Our Field Foundation Model (FFM) powers a global fleet of autonomous robots that capture massive streams of multimodal data across diverse, dynamic environments every day. As part of the Insight Team our mission is to transform this raw, multimodal data into actionable insights that empower our customers and engineers to deliver value. Field-insight Foundation Model (FiFM) is at the core of how we transform multimodal data from autonomous robots into actionable insights. As an AI/ML Engineer on the FiFM team, you will drive research and model development for one of Field AI’s most ambitious initiatives. Your work will span computer vision, vision-language models (VLMs), multimodal scene understanding, and long-memory video analysis and search, with a strong emphasis on agentic AI (tool use, memory, multimodal retrieval-augmented generation).This is a full-cycle ML role: you’ll curate datasets, fine-tune and evaluate models, optimize inference, and deploy them into production. It’s a blend of applied research and engineering, requiring creativity, rapid experimentation, and rigorous problem-solving.

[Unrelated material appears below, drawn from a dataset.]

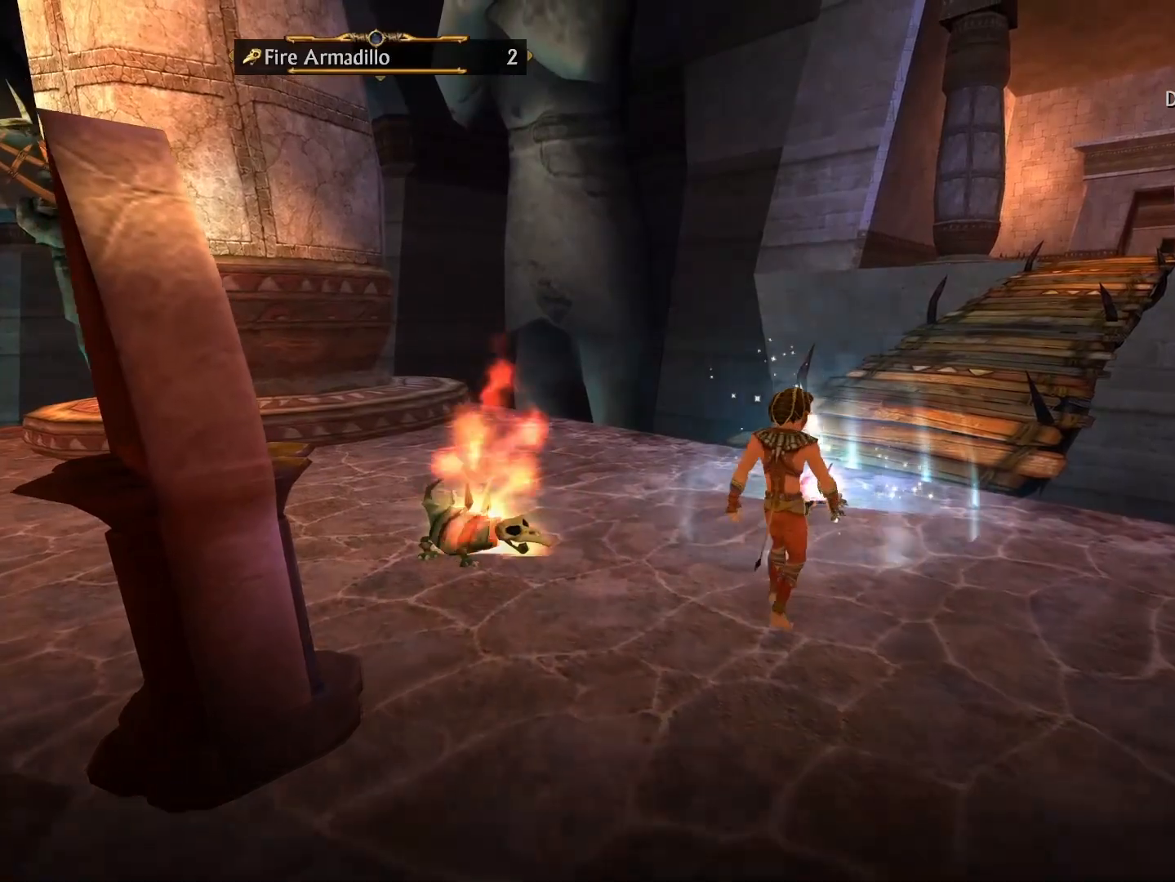
{"buttons": ["Y"], "left_stick": "center", "right_stick": "center", "events": [[117, "left_stick", "up"], [217, "left_stick", "left"], [317, "left_stick", "center"], [383, "Y", "down"]]}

While FiFM is your primary focus, you’ll also contribute to broader perception and insight-generation initiatives across Field AI.

Requirements

  • Master’s/Ph.D. in Computer Science, AI/ML, Robotics, or equivalent industry experience.
  • 2+ years of industry experience or relevant publications in CV/ML/AI.
  • Strong expertise in computer vision, video understanding, temporal modeling, and VLMs.
  • Proficiency in Python and PyTorch with production-level coding skills.
  • Experience building pipelines for large-scale video/image datasets.
  • Familiarity with AWS or other cloud platforms for ML training and deployment.
  • Understanding of MLOps best practices (CI/CD, experiment tracking).
  • Hands-on experience fine-tuning open-source multimodal models using HuggingFace, DeepSpeed, vLLM, FSDP, LoRA/QLoRA.
  • Knowledge of precision tradeoffs (FP16, bfloat16, quantization) and multi-GPU optimization.
  • Ability to design scalable evaluation pipelines for vision/VLMs and agent performance.

Nice To Haves

  • Experience with Agentic/RAG pipelines and knowledge graphs (LangChain, LangGraph, LlamaIndex, OpenSearch, FAISS, Pinecone).
  • Familiarity with agent operations logging and evaluation frameworks.
  • Background in optimization: token cost reduction, chunking strategies, reranking, and retrieval latency tuning.
  • Experience deploying models under quantized (int4/int8) and distributed multi-GPU inference.
  • Exposure to open-vocabulary detection, zero/few-shot learning, multimodal RAG.
  • Knowledge of temporal-spatial modeling (event/scene graphs).
  • Experience deploying AI in edge or resource-constrained environments.

Responsibilities

  • Train and fine-tune million- to billion-parameter multimodal models, with a focus on computer vision, video understanding, and vision-language integration.
  • Track state-of-the-art research, adapt novel algorithms, and integrate them into FiFM.
  • Curate datasets and develop tools to improve model interpretability.
  • Build scalable evaluation pipelines for vision and multimodal models.
  • Contribute to model observability, drift detection, and error classification.
  • Fine-tune and optimize open-source VLMs and multimodal embedding models for efficiency and robustness.
  • Build and optimize Multi-VectorRAG pipelines with vector DBs and knowledge graphs.
  • Create embedding-based memory and retrieval chains with token-efficient chunking strategies.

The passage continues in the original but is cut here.